According to the poll’s findings, 88 percent of French people believe that France must stop arms exports to countries that may use the weapons against civilian populations, while 74 percent said it was unacceptable under any circumstances for France to sell its military equipment to Saudi Arabia. Additionally, 69 percent said they supported more parliamentary control over arms exports.
France is the world’s third largest arms exporter, but public oversight over where French weapons are sent is almost non-existent.
Licensing for arms exports has no parliamentary checks or balances in France.

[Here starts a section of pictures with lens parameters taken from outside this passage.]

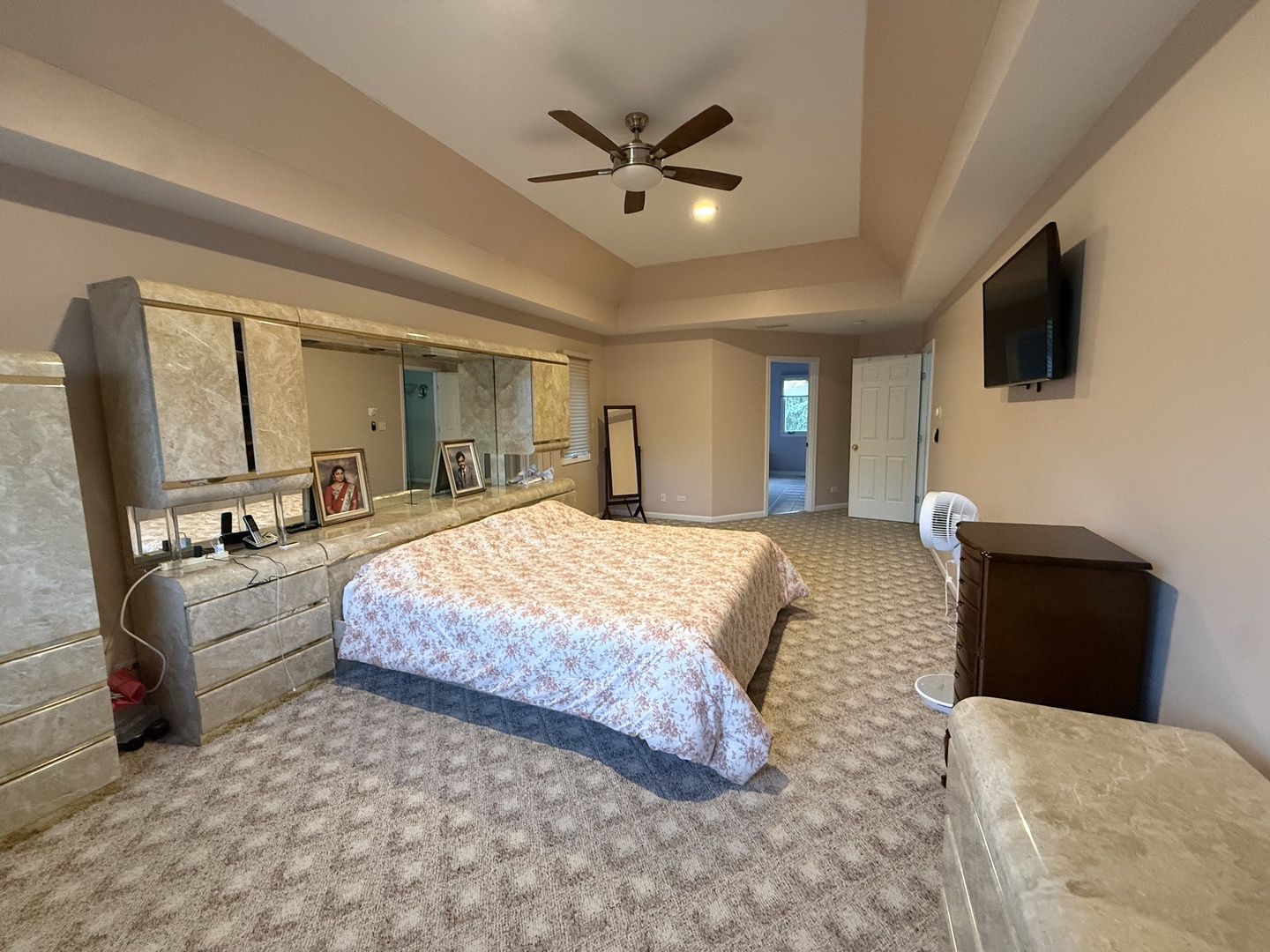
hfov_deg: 102.1
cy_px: 476
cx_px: 635
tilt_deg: -6.7
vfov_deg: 85.7
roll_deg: +0.6
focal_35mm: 14
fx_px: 514
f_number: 2.2
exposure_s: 1/60
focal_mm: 2.22
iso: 400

Instead, exports are approved through a committee headed by the prime minister that includes the foreign, defense, and economy ministries.
The survey was conducted by YouGov from March 20 to 21, with a sample of 1,026 people from various demographics of the French population aged 18 and over.
A similar survey commissioned by Campaign Against the Arms Trade (CAAT) in early March revealed that only six percent of the British public supports UK arms sales to Saudi Arabia.
Amnesty International last week denounced Western arms sales to Saudi Arabia and its allies fighting in Yemen, saying there is compelling evidence that the weapons have been used to commit war crimes.
“There is extensive evidence that irresponsible arms flows to the Saudi Arabia-led coalition have resulted in enormous harm to Yemeni civilians,” Lynn Maalouf, director of research for the Middle East at Amnesty International, said in a statement.
“But this has not deterred the USA, the UK and other states, including France, Spain and Italy, from continuing transfers of billions of dollars’ worth of such arms. As well as devastating civilian lives, this makes a mockery of the global Arms Trade Treaty.”
Since the war in Yemen began in 2015, more than 10,000 people have been killed, with millions left displaced and on the brink of starvation.